Alliance Defense Fund lawyers first revealed the existence of the meetings between Obama Justice Department officials and abortion lobbyists last year; although they were able to attend the meetings, the conservative lawyers expressed concern that no one in the pro-life community had been invited to the unpublicized events.

The “resource guide” administered at the meetings, said ADF attorney Matthew Bowman, was “not only completely one-sided, it adopts the bias against free speech that the abortion movement has been trying to promote for years.”

The heightened aggression from federal lawyers hasn’t escaped the notice of the pro-life community.

Local pro-lifers were outraged in July when the Obama administration sued an elderly pro-life veteran, whom officials accused of blocking a woman’s entrance to D.C.‘s Planned Parenthood clinic. Justice officials are demanding that Dick Retta be fined $10,000 and pay an additional $15,000 to three clinic-bound women.

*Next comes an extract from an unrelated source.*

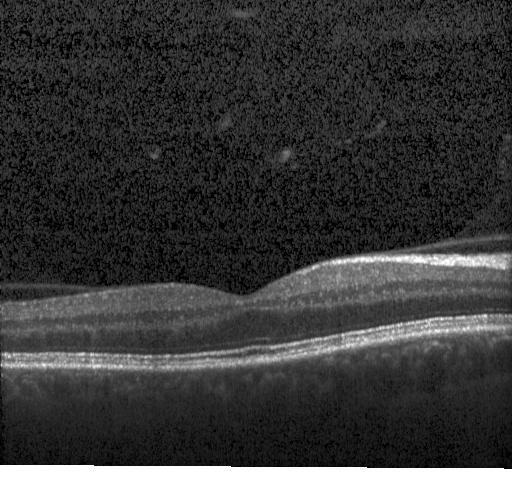

Macular scan, SD-OCT, optical coherence tomography scan, instrument: Heidelberg Spectralis. No choroidal neovascularization, no diabetic macular edema, and no drusen.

While the official complaint calls Retta “among the most vocal and aggressive anti-abortion protestors outside the Clinic,” other pro-life witnesses say that Retta is never aggressive towards women. Retta himself denies that he ever blocked the clinic entrance.

“We don’t block women from coming in. That’s not our policy. I teach it. I teach what I’m doing… and I say one thing: never block the women from going in. Never,” he told NPR.

Meanwhile, incidents of violence against pro-life witnesses themselves receive less federal attention. Retta said that he himself has been pushed around by clinic escorts and even attacked with pepper spray.